К тому же авторы дошедших до нас римских источников не потрудились составить описание государственных структур, благодаря которым функционировали варварские союзы. Поэтому в данном исследовании нам приходится судить о правоспособности правительства древних германцев преимущественно по административным актам, появлявшимся в рамках соответствующей политической системы. В отдельных сферах цари алеманнов и тервингов демонстрируют удивительную правоспособность. Нам точно известно, что, по крайней мере, перед столкновением с военной мощью Рима и те и другие обладали понятием "своей земли". Когда появлялась возможность избежать интервенции римлян на свои территории, цари алеманнов и тервингов встречались с императорами на судах в середине Рейна и Дуная соответственно; это говорит о том, что реки были вполне четкой границей между ними и империей. Имелись ли столь же ясные границы между ними и другими германскими племенами – как в их собственном восприятии, так и на деле, – доподлинно неизвестно, однако вполне вероятно. К примеру, река Днестр, похоже, служила границей между тервингами и соседним племенем готов, грейтунгами, а между алеманнами и их соседями, бургундами, царила вражда, поэтому разумно будет предположить, что обе стороны (об этом же пишет и Аммиан) установили четкую границу между своей землей и чужой. По его словам, они использовали весьма удобные римские межевые знаки, установленные ранее, чтобы определять пределы собственных территорий.

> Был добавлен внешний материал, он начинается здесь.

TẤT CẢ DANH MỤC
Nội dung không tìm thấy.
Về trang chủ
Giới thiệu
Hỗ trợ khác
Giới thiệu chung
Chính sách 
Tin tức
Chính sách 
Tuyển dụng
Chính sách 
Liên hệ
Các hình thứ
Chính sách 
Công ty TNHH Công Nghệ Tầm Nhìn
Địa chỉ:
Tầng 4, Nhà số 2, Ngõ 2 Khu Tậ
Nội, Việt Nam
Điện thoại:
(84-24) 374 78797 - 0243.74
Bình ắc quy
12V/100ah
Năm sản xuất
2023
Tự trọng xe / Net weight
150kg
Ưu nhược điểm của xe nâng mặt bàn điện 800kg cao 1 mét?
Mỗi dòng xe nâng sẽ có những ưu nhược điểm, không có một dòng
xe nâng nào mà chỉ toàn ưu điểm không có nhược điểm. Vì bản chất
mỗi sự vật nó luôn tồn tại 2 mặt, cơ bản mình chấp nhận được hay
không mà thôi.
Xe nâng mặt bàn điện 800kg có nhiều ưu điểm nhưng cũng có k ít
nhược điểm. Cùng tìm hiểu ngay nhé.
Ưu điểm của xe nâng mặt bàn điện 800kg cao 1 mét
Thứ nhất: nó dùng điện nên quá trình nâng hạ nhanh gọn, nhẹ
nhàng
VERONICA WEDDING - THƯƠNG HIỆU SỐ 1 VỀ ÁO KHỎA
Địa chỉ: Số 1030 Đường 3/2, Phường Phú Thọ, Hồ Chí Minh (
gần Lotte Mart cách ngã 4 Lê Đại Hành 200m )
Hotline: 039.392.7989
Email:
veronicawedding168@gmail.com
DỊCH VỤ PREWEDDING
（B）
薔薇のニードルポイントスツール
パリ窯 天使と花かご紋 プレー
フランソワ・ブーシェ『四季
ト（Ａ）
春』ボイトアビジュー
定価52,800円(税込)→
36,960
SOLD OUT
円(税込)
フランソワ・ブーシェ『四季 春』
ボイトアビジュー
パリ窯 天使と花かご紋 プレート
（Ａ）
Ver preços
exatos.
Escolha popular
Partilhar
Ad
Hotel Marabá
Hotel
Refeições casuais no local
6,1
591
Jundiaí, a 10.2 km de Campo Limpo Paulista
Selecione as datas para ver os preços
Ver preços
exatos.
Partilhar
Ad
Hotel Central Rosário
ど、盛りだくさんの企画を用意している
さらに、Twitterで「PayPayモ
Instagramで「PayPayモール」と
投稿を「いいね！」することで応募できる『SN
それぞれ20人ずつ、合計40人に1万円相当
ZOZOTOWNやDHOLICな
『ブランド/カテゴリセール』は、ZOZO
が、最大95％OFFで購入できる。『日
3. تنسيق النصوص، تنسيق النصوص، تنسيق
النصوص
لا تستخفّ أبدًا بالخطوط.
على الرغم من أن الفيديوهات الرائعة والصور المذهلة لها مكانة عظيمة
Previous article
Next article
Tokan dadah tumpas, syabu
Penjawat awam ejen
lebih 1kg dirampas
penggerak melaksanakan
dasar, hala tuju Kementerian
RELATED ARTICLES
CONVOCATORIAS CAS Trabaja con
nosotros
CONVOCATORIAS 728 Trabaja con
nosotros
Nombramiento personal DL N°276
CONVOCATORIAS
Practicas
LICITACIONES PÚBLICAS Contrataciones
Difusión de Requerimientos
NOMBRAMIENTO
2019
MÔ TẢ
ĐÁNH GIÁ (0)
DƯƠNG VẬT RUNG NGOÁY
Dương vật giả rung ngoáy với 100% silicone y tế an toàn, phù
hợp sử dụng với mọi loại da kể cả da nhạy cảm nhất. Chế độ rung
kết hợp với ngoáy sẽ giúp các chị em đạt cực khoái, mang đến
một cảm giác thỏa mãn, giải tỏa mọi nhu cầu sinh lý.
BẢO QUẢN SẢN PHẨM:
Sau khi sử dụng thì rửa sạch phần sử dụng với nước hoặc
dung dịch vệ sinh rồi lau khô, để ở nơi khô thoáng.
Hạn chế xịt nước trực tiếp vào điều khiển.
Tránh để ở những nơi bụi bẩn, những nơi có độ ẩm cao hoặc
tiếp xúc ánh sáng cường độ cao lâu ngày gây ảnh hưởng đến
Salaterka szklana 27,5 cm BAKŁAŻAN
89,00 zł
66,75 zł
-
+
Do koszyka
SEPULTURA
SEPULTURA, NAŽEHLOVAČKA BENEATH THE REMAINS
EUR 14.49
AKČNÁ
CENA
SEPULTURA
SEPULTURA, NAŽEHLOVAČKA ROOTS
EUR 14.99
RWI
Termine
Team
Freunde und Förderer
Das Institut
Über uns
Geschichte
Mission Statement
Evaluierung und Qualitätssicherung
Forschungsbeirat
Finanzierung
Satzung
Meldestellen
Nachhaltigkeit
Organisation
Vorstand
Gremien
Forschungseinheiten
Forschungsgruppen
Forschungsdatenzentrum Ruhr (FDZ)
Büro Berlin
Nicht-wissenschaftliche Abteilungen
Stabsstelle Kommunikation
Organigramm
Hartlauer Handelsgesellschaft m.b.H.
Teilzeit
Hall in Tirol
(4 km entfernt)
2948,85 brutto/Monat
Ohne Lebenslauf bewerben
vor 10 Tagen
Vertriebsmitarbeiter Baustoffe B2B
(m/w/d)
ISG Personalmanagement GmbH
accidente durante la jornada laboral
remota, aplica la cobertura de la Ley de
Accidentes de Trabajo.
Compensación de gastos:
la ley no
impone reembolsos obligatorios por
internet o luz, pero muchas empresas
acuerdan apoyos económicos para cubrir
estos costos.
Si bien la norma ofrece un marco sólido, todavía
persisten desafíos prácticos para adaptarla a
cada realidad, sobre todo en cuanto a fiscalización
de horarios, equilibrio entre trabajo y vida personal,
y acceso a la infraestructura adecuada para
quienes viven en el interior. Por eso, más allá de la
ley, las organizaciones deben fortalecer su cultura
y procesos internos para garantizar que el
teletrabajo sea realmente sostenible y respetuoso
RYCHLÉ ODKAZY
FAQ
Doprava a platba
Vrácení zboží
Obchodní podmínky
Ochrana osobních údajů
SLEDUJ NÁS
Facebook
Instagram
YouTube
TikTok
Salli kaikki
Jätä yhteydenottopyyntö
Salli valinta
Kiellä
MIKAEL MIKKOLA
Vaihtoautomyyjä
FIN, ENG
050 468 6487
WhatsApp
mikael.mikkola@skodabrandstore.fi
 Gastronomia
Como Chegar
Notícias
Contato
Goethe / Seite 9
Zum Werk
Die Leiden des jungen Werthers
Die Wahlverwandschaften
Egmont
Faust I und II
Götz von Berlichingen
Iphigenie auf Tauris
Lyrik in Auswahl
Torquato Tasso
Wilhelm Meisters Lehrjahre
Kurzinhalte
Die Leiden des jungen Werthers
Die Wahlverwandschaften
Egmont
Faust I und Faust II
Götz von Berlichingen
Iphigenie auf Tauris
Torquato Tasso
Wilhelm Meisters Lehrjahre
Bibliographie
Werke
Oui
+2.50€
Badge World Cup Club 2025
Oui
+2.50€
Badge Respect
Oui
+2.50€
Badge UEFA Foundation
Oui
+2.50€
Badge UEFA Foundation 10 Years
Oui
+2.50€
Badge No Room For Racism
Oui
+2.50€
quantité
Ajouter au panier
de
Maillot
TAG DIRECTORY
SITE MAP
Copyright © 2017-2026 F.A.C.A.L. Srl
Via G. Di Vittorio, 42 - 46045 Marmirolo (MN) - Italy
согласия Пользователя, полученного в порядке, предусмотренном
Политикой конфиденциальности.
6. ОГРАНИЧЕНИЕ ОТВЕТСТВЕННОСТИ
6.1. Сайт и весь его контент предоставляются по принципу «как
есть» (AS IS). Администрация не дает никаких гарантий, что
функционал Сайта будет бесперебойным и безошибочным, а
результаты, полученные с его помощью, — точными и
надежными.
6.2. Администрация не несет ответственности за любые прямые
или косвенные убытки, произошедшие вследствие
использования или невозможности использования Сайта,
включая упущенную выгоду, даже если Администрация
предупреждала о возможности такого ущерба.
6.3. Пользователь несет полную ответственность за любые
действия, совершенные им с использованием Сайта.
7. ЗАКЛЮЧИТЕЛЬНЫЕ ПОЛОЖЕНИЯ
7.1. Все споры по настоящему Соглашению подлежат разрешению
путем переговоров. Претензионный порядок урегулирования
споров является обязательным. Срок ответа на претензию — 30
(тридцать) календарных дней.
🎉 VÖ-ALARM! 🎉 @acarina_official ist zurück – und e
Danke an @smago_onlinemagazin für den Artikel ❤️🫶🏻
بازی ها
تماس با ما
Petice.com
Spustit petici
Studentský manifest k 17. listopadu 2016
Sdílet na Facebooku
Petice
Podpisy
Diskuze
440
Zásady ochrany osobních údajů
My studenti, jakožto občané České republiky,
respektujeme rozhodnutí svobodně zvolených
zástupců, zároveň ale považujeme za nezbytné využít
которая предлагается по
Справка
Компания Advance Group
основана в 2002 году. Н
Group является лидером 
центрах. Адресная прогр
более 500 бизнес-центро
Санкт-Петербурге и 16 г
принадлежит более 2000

В этих пределах – по крайней мере, в ответ на давление со стороны Рима – германские предводители иногда действовали весьма смело и предприимчиво, вплоть до попыток установить культурное единообразие на своей территории, тем самым объединив население. Культурная гегемония Рима на Дунае в IV веке, к примеру, постепенно приняла новую форму, выражавшуюся в распространении христианства на соседние земли. Известны по меньшей мере два случая, когда правители тервингов, имея возможность противодействовать новой вере, с решимостью брались за дело. В 348 году римские миссионеры были изгнаны с их земель, а во второй раз, уже после 369 года, христиане из числа самих готов подвергались гонениям и преследованиям, вплоть до казни, в результате чего появилось немало мучеников. Из этого следует вывод, что по крайней мере у готских тервингов понятие собственных земель имело и культурный контекст, а не только экономический и военный.